La notion marcusienne de “désublimation répressive” est particulièrement pertinente pour comprendre Fisher. Marcuse expliquait comment le capitalisme tardif, plutôt que de réprimer les désirs comme le capitalisme puritain classique, les libère mais sous une forme qui renforce le système. La révolution sexuelle devient pornographie commerciale, la révolte devient style vestimentaire. Fisher voit ce processus atteindre son apogée avec les réseaux sociaux – notre besoin de reconnaissance devient addiction aux likes, notre désir de communauté devient engagement metrics.

Mais là encore, Fisher diverge de Marcuse sur des points essentiels. Marcuse gardait l’espoir d’un “grand refus”, d’une négation totale du système par les marginaux – étudiants, minorités, artistes. Fisher, écrivant après l’échec de toutes ces révoltes, ne peut plus croire à ce grand refus.

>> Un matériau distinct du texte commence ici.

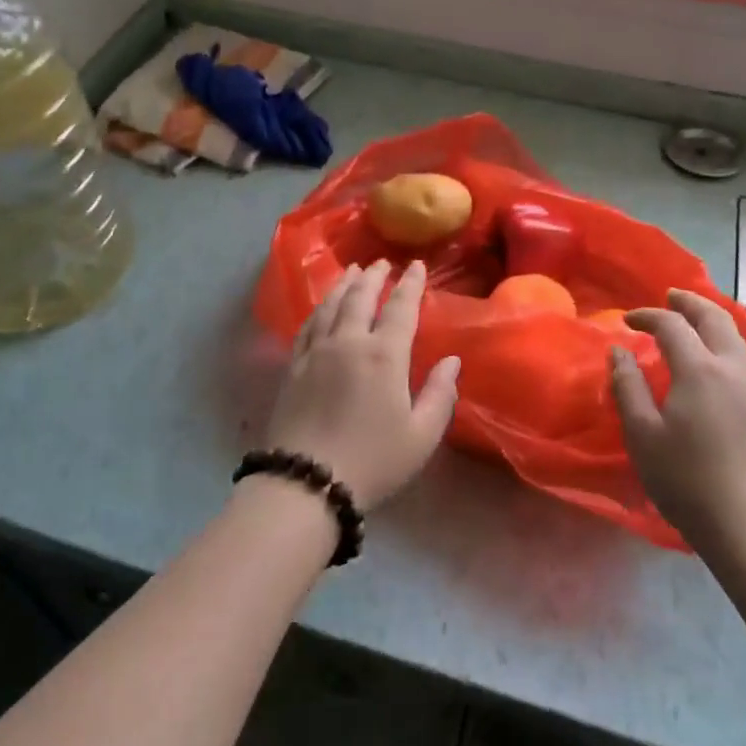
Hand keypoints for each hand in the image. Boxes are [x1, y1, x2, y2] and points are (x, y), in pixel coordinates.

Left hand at [266, 259, 460, 509]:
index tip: (416, 266)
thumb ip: (440, 394)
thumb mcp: (421, 435)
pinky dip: (319, 308)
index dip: (410, 285)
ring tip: (352, 271)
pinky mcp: (293, 366)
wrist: (306, 482)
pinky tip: (322, 306)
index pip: (400, 308)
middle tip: (381, 263)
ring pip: (330, 306)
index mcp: (384, 355)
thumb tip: (452, 361)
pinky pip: (308, 326)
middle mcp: (348, 342)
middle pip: (360, 298)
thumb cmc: (373, 461)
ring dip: (344, 285)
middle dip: (373, 277)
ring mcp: (316, 352)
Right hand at [609, 289, 745, 556]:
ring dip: (712, 321)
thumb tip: (619, 352)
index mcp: (700, 370)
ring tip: (693, 321)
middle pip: (716, 320)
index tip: (627, 321)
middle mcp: (732, 370)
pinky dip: (724, 344)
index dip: (648, 316)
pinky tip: (711, 362)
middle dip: (691, 303)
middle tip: (671, 296)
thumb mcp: (642, 433)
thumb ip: (628, 387)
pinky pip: (743, 360)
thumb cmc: (685, 478)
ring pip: (736, 339)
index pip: (673, 326)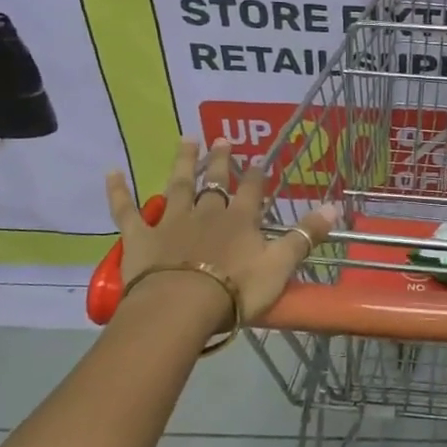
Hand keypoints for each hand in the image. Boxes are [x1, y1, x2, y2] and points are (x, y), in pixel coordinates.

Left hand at [103, 138, 337, 332]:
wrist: (181, 307)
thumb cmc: (236, 290)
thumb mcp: (280, 265)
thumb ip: (305, 236)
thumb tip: (335, 207)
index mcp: (240, 220)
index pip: (252, 190)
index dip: (256, 174)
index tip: (259, 158)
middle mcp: (207, 212)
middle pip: (214, 181)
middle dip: (219, 160)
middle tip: (221, 139)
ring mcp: (171, 222)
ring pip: (177, 186)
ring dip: (181, 163)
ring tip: (185, 139)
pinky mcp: (140, 237)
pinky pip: (127, 211)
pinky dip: (119, 192)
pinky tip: (111, 172)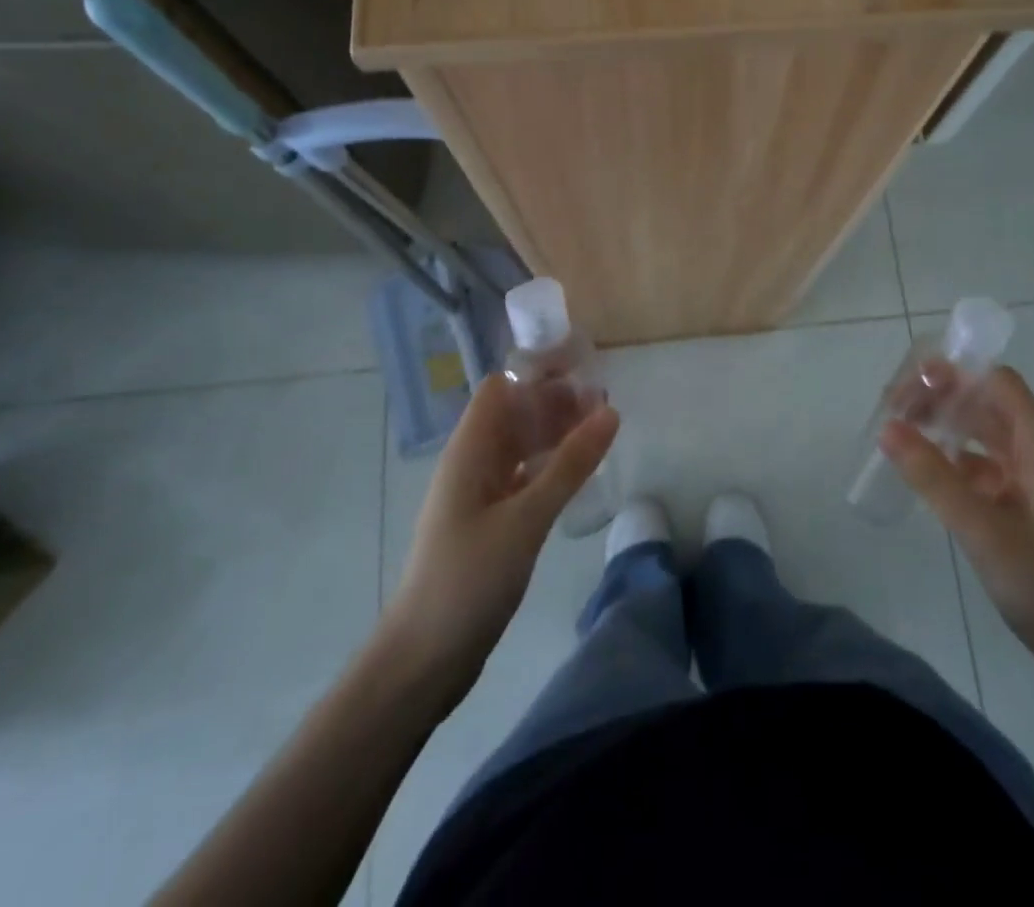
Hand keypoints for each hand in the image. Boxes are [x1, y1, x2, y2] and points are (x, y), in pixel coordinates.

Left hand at [378, 373, 617, 703]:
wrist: (423, 659)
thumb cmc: (468, 579)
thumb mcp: (526, 519)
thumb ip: (570, 465)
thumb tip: (609, 411)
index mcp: (469, 451)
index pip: (501, 388)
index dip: (538, 374)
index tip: (584, 372)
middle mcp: (471, 464)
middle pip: (513, 414)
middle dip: (555, 403)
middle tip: (605, 404)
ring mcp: (478, 494)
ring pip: (520, 446)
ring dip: (555, 434)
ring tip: (601, 433)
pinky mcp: (488, 522)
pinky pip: (522, 477)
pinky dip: (549, 467)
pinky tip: (578, 474)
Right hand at [880, 366, 1033, 687]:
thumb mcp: (983, 531)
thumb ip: (934, 477)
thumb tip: (887, 426)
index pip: (996, 382)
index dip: (954, 374)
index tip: (908, 387)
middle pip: (987, 404)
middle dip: (942, 398)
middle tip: (893, 411)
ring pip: (985, 437)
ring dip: (946, 429)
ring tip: (901, 436)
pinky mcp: (1027, 512)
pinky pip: (986, 470)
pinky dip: (955, 464)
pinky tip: (928, 479)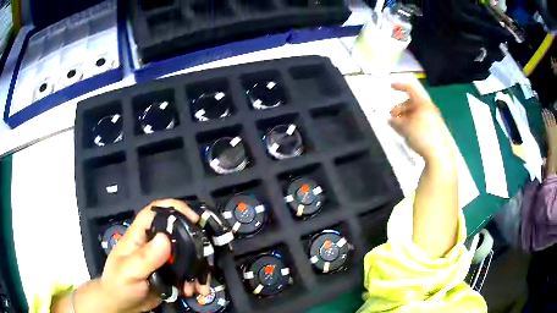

À la place, il propose quelque chose de plus modeste mais peut-être plus réaliste – identifier les failles, les glitches, les moments weird où le système révèle son étrangeté.

L’École de Francfort avait développé le concept de “raison instrumentale” – cette rationalité qui transforme tout en moyen, qui ne peut plus penser les fins. Fisher voit cette raison instrumentale atteindre son apothéose avec l’algorithme. L’IA est la raison instrumentale devenue autonome, optimisant sans savoir pourquoi, calculant sans comprendre. Mais là où Adorno et Horkheimer voyaient dans la raison instrumentale une perversion de la Raison des Lumières, Fisher y voit quelque chose de plus ambigu – une force qui pourrait potentiellement être détournée, hackée, déviée de ses fins capitalistes.

Un concept moins connu mais crucial est celui de “fantasmagorie” développé par Walter Benjamin, figure périphérique mais importante de l’École de Francfort. Benjamin analysait comment le capitalisme du XIXe siècle créait des espaces oniriques – les passages parisiens – où la marchandise devenait spectacle magique. Fisher actualise cette notion avec ce qu’il appelle la “fantasmagorie numérique” – les espaces virtuels où nous flottons dans un rêve de connexion infinie tout en étant fondamentalement isolés. Instagram, le métavers, les mondes virtuels sont nos passages parisiens, mais au lieu de flâner, nous scrollons.

La méthode même de Fisher doit beaucoup à l’École de Francfort. Comme ses prédécesseurs, il pratique ce qu’on pourrait appeler une “critique immanente” – analyser le système depuis l’intérieur, utiliser ses propres contradictions contre lui. Comme eux, il mélange philosophie, sociologie, psychanalyse, esthétique pour créer une théorie totale de la société. Comme eux, il refuse la séparation entre théorie et expérience vécue, entre concept et affect.

Mais Fisher apporte quelque chose que l’École de Francfort n’avait pas – une sensibilité subculturelle, une connaissance intime de la culture numérique, une capacité à parler depuis la précarité plutôt que depuis la chaire universitaire. Là où Adorno écrivait depuis son exil californien avec la nostalgie de la haute culture européenne, Fisher écrit depuis les ruines du post-industriel britannique avec la mémoire des raves et du punk.

Cette différence de position produit une différence de ton et de stratégie. L’École de Francfort cultivait ce qu’Adorno appelait la “négativité déterminée” – refuser toute réconciliation avec l’existant, maintenir l’exigence de l’impossible. Fisher pratique ce qu’on pourrait appeler une “négativité weird” – non pas refuser le système en bloc mais identifier ses zones d’étrangeté, ses moments de dysfonctionnement, ses failles spectrales.

L’héritage le plus profond de l’École de Francfort chez Fisher est peut-être cette conviction que la théorie critique n’est pas un exercice académique mais une question de survie psychique et politique. Comme Adorno écrivant après Auschwitz, comme Marcuse analysant la société administrée, Fisher comprend que penser critiquement n’est pas un luxe intellectuel mais une nécessité vitale face à un système qui veut coloniser jusqu’à notre capacité d’imagination.